Она вставила в замок ключ и вошла в тесную, неопрятную прихожую. Взбежала вверх по лестнице на верхнюю площадку. Перед ней оказалась дверь, а из-под двери высунулся сопящий нос; вслед за этим через секунду раздался радостный визг и лай.
– Да, Терри, дорогой, это вернулась твоя хозяйка.
Когда дверь открылась, на девушку стремительно прыгнул белый клубок: пожилой жесткошерстный терьер, очень лохматый и с подозрительно мутными глазами. Джойс подхватила его на руки и села на пол.
– Терри, дорогой! Дорогой, дорогой Терри… Ты любишь свою хозяйку, Терри; покажи, как сильно ты любишь свою хозяйку!
И Терри повиновался. Его нетерпеливый язычок быстро заработал; он вылизывал ее лицо, уши, шею, не переставая яростно вилять обрубком хвоста.
– Милый Терри, что нам делать? Что с нами будет? О, дорогой Терри, я так устала…
– Ну же, мисс, – произнес у нее за спиной чей-то раздраженный голос. – Если вы перестанете обнимать и целовать этого пса, вот для вас чашечка хорошего горячего чая.
– Ох, миссис Барнс, какая вы добрая…
Джойс с трудом поднялась с пола. Миссис Барнс была крупной, суровой на вид женщиной. Но под ее внешностью дракона скрывалось неожиданно доброе сердце.
– Чашка горячего чая еще никому и никогда не повредила, – заявила миссис Барнс, выражая общее мнение своего класса.
Джойс с благодарностью стала пить чай. Ее квартирная хозяйка украдкой разглядывала ее.
– Удачно сходили, мисс?.. Мэм, правильнее сказать.
Джойс покачала головой, лицо ее стало грустным.
Миссис Барнс вздохнула:
– Ну, по-видимому, этот день нельзя назвать удачным.
Джойс быстро взглянула на нее:
– Ох, миссис Барнс… вы не хотите сказать…
Миссис Барнс мрачно закивала.
– Да, это Барнс.
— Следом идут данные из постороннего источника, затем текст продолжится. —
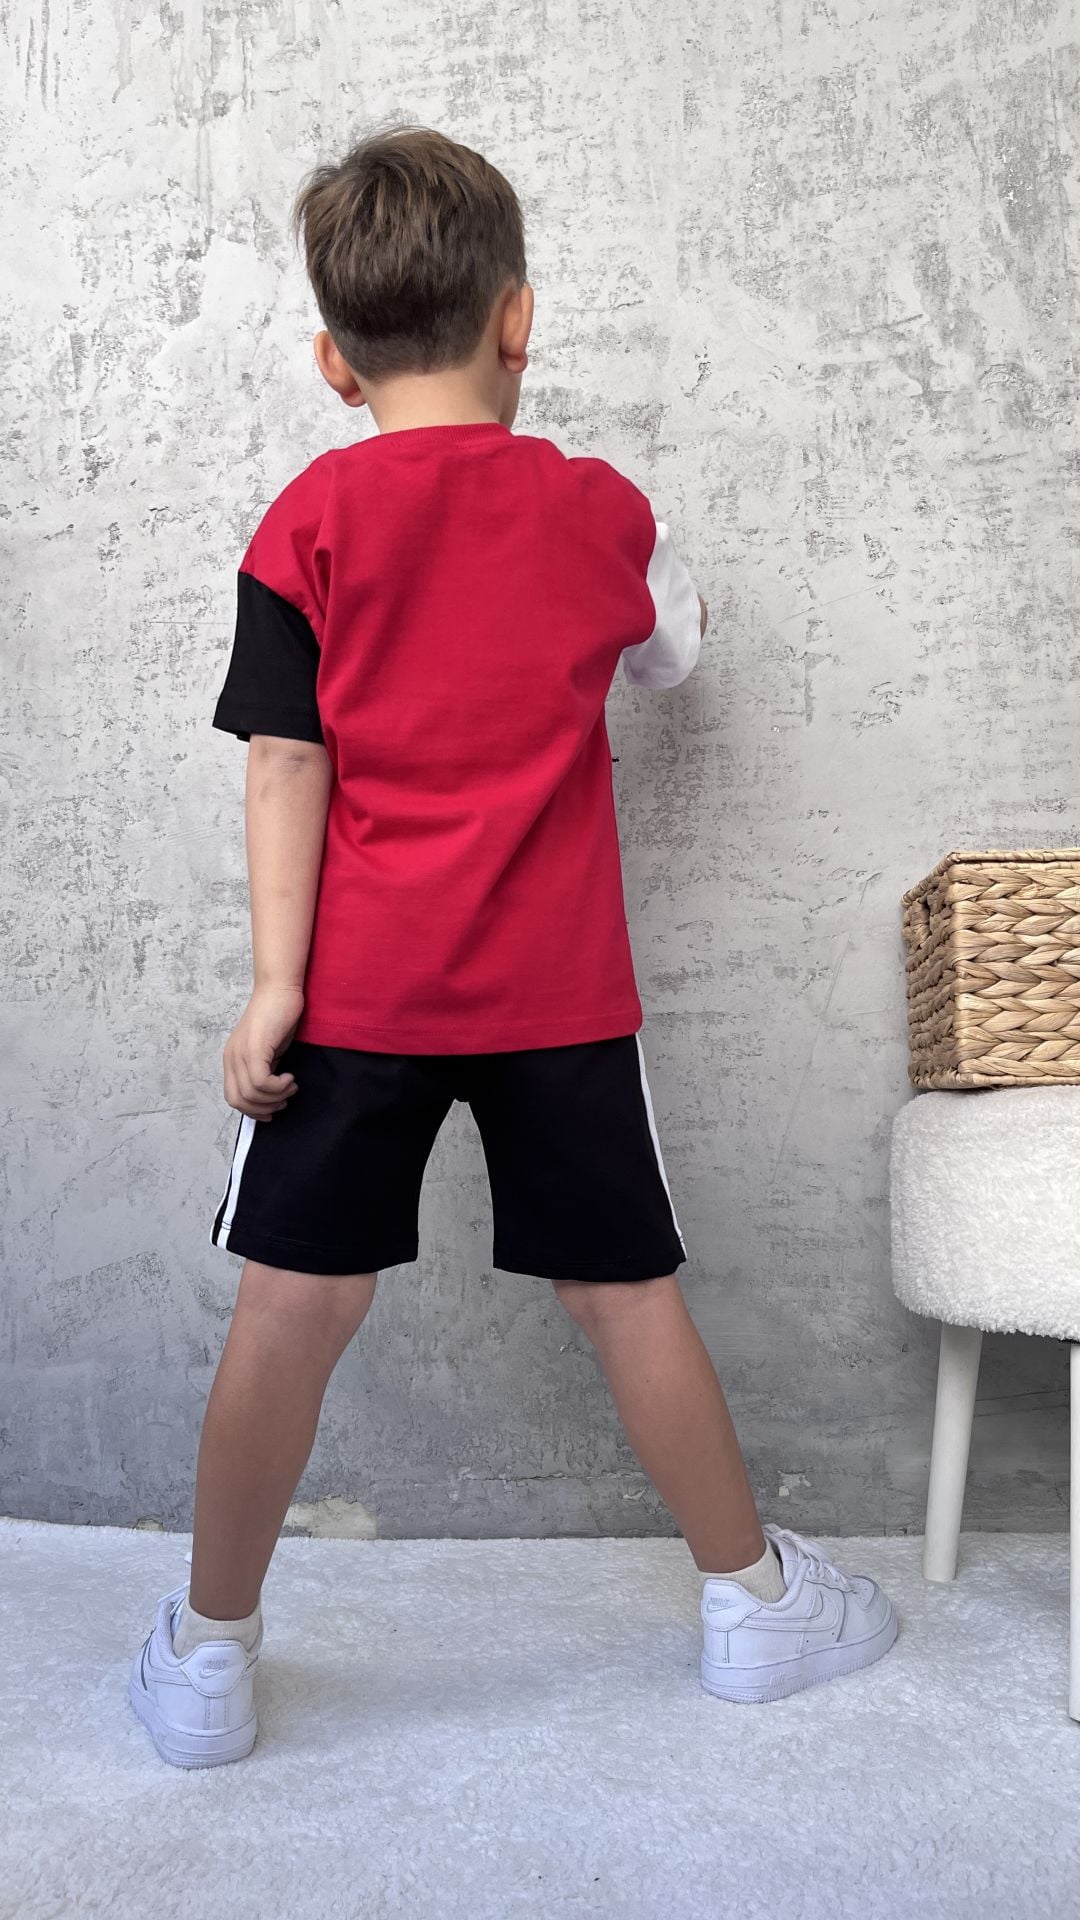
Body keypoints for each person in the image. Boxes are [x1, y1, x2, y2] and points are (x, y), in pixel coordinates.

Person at [128, 125, 897, 1768]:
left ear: (334, 361)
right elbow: (675, 656)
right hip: (560, 998)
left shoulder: (305, 521)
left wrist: (276, 986)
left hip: (357, 997)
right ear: (521, 318)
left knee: (288, 1310)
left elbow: (284, 762)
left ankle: (207, 1659)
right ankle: (753, 1604)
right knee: (627, 1297)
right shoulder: (599, 510)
Опять без работы. Что нам делать, просто не знаю.
– Ох, миссис Барнс… я должна… то есть вы хотите…
– Ну, не надо волноваться, моя милая. Я не отрицаю, что была бы рада, если б вы нашли что-нибудь, но раз не нашли – то и не нашли. Вы допили чай? Я возьму чашку.
– Не совсем.
– А! – с упреком воскликнула миссис Барнс. – Вы cобираетесь отдать остатки этому чертовому псу, я вас знаю.
– О, пожалуйста, миссис Барнс… Только одну капельку. Вы ведь не станете возражать, правда?
– Бесполезно, если б даже возражала. Вы без ума от этого вздорного пса. Да, так я его называю, он такой и есть. Чуть не укусил меня сегодня утром, я правду говорю.